**PROBLEM REQUIREMENTS**
Copy each of the entries below line for line, changing nothing.

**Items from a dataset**

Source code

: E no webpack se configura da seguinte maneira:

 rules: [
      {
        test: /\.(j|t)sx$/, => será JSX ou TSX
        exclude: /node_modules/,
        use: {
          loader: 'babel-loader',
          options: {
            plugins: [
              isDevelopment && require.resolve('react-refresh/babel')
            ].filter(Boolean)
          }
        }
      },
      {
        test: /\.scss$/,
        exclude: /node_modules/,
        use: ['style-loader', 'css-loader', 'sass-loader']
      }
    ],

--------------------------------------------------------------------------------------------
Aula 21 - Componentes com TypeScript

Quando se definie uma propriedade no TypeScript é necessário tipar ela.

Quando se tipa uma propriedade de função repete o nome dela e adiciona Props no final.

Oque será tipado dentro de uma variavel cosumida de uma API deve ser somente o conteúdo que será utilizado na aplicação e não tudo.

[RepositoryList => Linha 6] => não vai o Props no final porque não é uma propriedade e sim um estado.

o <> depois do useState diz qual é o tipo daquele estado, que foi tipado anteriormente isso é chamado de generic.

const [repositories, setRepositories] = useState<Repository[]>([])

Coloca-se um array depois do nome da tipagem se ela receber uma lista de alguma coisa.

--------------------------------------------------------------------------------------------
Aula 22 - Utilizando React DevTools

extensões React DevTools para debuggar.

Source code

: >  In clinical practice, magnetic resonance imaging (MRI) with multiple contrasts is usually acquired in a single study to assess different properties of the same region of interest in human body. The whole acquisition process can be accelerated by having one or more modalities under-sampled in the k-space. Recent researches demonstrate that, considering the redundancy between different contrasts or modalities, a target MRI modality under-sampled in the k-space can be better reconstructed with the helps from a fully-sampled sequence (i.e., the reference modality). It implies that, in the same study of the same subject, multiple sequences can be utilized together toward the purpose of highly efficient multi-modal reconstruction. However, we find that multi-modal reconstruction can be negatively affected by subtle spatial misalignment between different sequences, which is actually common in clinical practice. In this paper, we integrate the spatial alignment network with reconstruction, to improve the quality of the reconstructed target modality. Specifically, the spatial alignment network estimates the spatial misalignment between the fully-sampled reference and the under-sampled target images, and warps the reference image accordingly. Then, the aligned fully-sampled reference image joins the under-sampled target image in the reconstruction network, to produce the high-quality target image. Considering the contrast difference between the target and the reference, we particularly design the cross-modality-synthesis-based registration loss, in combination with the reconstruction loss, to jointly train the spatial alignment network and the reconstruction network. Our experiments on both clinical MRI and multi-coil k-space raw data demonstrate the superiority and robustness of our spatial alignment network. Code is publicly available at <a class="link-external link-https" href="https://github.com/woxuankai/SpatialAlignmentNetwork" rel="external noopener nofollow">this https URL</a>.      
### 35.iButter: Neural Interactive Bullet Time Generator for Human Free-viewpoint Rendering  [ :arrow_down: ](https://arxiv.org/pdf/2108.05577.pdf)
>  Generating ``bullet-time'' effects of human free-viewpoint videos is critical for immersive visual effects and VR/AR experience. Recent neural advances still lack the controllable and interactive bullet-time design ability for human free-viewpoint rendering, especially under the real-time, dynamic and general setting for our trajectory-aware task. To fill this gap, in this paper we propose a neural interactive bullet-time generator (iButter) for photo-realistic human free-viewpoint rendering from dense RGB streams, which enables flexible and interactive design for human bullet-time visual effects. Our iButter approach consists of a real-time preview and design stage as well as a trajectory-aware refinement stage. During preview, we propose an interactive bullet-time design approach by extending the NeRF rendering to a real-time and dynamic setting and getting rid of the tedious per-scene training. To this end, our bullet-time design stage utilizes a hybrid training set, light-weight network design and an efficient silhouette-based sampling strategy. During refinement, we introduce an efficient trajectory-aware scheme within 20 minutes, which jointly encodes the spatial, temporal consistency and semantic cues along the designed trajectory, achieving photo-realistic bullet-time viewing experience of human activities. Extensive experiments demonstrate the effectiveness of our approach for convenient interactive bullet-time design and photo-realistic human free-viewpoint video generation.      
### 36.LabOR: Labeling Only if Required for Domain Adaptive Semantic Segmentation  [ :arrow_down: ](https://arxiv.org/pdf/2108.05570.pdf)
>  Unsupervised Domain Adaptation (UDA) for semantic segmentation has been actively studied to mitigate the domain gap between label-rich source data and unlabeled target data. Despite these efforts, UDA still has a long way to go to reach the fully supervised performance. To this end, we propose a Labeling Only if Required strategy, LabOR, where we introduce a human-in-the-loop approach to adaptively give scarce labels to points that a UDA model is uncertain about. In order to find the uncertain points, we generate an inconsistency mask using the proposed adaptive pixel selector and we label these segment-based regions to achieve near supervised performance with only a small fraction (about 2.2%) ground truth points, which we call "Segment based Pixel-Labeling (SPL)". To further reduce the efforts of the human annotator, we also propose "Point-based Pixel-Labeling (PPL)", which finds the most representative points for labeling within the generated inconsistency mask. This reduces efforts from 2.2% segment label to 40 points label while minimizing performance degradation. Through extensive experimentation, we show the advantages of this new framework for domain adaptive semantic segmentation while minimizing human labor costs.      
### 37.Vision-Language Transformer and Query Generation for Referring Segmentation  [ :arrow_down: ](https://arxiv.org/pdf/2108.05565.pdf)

**TASK SOLUTION**
Source code

: E no webpack se configura da seguinte maneira:

 rules: [
      {
        test: /\.(j|t)sx$/, => será JSX ou TSX
        exclude: /node_modules/,
        use: {
          loader: 'babel-loader',
          options: {
            plugins: [
              isDevelopment && require.resolve('react-refresh/babel')
            ].filter(Boolean)
          }
        }
      },
      {
        test: /\.scss$/,
        exclude: /node_modules/,
        use: ['style-loader', 'css-loader', 'sass-loader']
      }
    ],

--------------------------------------------------------------------------------------------
Aula 21 - Componentes com TypeScript

Quando se definie uma propriedade no TypeScript é necessário tipar ela.

Quando se tipa uma propriedade de função repete o nome dela e adiciona Props no final.

Oque será tipado dentro de uma variavel cosumida de uma API deve ser somente o conteúdo que será utilizado na aplicação e não tudo.

[RepositoryList => Linha 6] => não vai o Props no final porque não é uma propriedade e sim um estado.

o <> depois do useState diz qual é o tipo daquele estado, que foi tipado anteriormente isso é chamado de generic.

const [repositories, setRepositories] = useState<Repository[]>([])

Coloca-se um array depois do nome da tipagem se ela receber uma lista de alguma coisa.

--------------------------------------------------------------------------------------------
Aula 22 - Utilizando React DevTools

extensões React DevTools para debuggar.

Source code

: >  In clinical practice, magnetic resonance imaging (MRI) with multiple contrasts is usually acquired in a single study to assess different properties of the same region of interest in human body. The whole acquisition process can be accelerated by having one or more modalities under-sampled in the k-space. Recent researches demonstrate that, considering the redundancy between different contrasts or modalities, a target MRI modality under-sampled in the k-space can be better reconstructed with the helps from a fully-sampled sequence (i.e., the reference modality). It implies that, in the same study of the same subject, multiple sequences can be utilized together toward the purpose of highly efficient multi-modal reconstruction. However, we find that multi-modal reconstruction can be negatively affected by subtle spatial misalignment between different sequences, which is actually common in clinical practice. In this paper, we integrate the spatial alignment network with reconstruction, to improve the quality of the reconstructed target modality. Specifically, the spatial alignment network estimates the spatial misalignment between the fully-sampled reference and the under-sampled target images, and warps the reference image accordingly. Then, the aligned fully-sampled reference image joins the under-sampled target image in the reconstruction network, to produce the high-quality target image. Considering the contrast difference between the target and the reference, we particularly design the cross-modality-synthesis-based registration loss, in combination with the reconstruction loss, to jointly train the spatial alignment network and the reconstruction network. Our experiments on both clinical MRI and multi-coil k-space raw data demonstrate the superiority and robustness of our spatial alignment network. Code is publicly available at <a class="link-external link-https" href="https://github.com/woxuankai/SpatialAlignmentNetwork" rel="external noopener nofollow">this https URL</a>.      
### 35.iButter: Neural Interactive Bullet Time Generator for Human Free-viewpoint Rendering  [ :arrow_down: ](https://arxiv.org/pdf/2108.05577.pdf)
>  Generating ``bullet-time'' effects of human free-viewpoint videos is critical for immersive visual effects and VR/AR experience. Recent neural advances still lack the controllable and interactive bullet-time design ability for human free-viewpoint rendering, especially under the real-time, dynamic and general setting for our trajectory-aware task. To fill this gap, in this paper we propose a neural interactive bullet-time generator (iButter) for photo-realistic human free-viewpoint rendering from dense RGB streams, which enables flexible and interactive design for human bullet-time visual effects. Our iButter approach consists of a real-time preview and design stage as well as a trajectory-aware refinement stage. During preview, we propose an interactive bullet-time design approach by extending the NeRF rendering to a real-time and dynamic setting and getting rid of the tedious per-scene training. To this end, our bullet-time design stage utilizes a hybrid training set, light-weight network design and an efficient silhouette-based sampling strategy. During refinement, we introduce an efficient trajectory-aware scheme within 20 minutes, which jointly encodes the spatial, temporal consistency and semantic cues along the designed trajectory, achieving photo-realistic bullet-time viewing experience of human activities. Extensive experiments demonstrate the effectiveness of our approach for convenient interactive bullet-time design and photo-realistic human free-viewpoint video generation.      
### 36.LabOR: Labeling Only if Required for Domain Adaptive Semantic Segmentation  [ :arrow_down: ](https://arxiv.org/pdf/2108.05570.pdf)
>  Unsupervised Domain Adaptation (UDA) for semantic segmentation has been actively studied to mitigate the domain gap between label-rich source data and unlabeled target data. Despite these efforts, UDA still has a long way to go to reach the fully supervised performance. To this end, we propose a Labeling Only if Required strategy, LabOR, where we introduce a human-in-the-loop approach to adaptively give scarce labels to points that a UDA model is uncertain about. In order to find the uncertain points, we generate an inconsistency mask using the proposed adaptive pixel selector and we label these segment-based regions to achieve near supervised performance with only a small fraction (about 2.2%) ground truth points, which we call "Segment based Pixel-Labeling (SPL)". To further reduce the efforts of the human annotator, we also propose "Point-based Pixel-Labeling (PPL)", which finds the most representative points for labeling within the generated inconsistency mask. This reduces efforts from 2.2% segment label to 40 points label while minimizing performance degradation. Through extensive experimentation, we show the advantages of this new framework for domain adaptive semantic segmentation while minimizing human labor costs.      
### 37.Vision-Language Transformer and Query Generation for Referring Segmentation  [ :arrow_down: ](https://arxiv.org/pdf/2108.05565.pdf)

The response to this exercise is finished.